Task statement: Transcribe every line of the records verbatim.

Excerpted data:

------------

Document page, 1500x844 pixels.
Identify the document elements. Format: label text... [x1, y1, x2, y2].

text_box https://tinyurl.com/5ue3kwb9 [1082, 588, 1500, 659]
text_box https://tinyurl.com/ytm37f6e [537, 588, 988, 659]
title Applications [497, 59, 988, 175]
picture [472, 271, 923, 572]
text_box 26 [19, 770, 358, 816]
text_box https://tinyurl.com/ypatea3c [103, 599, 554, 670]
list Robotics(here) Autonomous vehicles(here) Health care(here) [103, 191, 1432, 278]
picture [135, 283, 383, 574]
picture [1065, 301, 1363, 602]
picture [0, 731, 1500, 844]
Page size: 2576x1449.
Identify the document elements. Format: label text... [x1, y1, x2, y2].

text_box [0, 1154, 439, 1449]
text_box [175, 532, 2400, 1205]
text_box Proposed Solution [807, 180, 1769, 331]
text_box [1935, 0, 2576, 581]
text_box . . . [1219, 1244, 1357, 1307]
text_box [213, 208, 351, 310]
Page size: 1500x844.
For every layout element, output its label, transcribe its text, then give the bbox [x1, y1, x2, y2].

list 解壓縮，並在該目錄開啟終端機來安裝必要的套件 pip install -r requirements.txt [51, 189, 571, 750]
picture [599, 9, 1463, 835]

------------

Response:
Document page, 1500x844 pixels.
Identify the document elements. Format: label text... [x1, y1, x2, y2].

text_box https://tinyurl.com/5ue3kwb9 [1082, 588, 1500, 659]
text_box https://tinyurl.com/ytm37f6e [537, 588, 988, 659]
title Applications [497, 59, 988, 175]
picture [472, 271, 923, 572]
text_box 26 [19, 770, 358, 816]
text_box https://tinyurl.com/ypatea3c [103, 599, 554, 670]
list Robotics(here) Autonomous vehicles(here) Health care(here) [103, 191, 1432, 278]
picture [135, 283, 383, 574]
picture [1065, 301, 1363, 602]
picture [0, 731, 1500, 844]
Page size: 2576x1449.
Identify the document elements. Format: label text... [x1, y1, x2, y2].

text_box [0, 1154, 439, 1449]
text_box [175, 532, 2400, 1205]
text_box Proposed Solution [807, 180, 1769, 331]
text_box [1935, 0, 2576, 581]
text_box . . . [1219, 1244, 1357, 1307]
text_box [213, 208, 351, 310]
Page size: 1500x844.
For every layout element, output its label, transcribe its text, then give the bbox [x1, y1, x2, y2].

list 解壓縮，並在該目錄開啟終端機來安裝必要的套件 pip install -r requirements.txt [51, 189, 571, 750]
picture [599, 9, 1463, 835]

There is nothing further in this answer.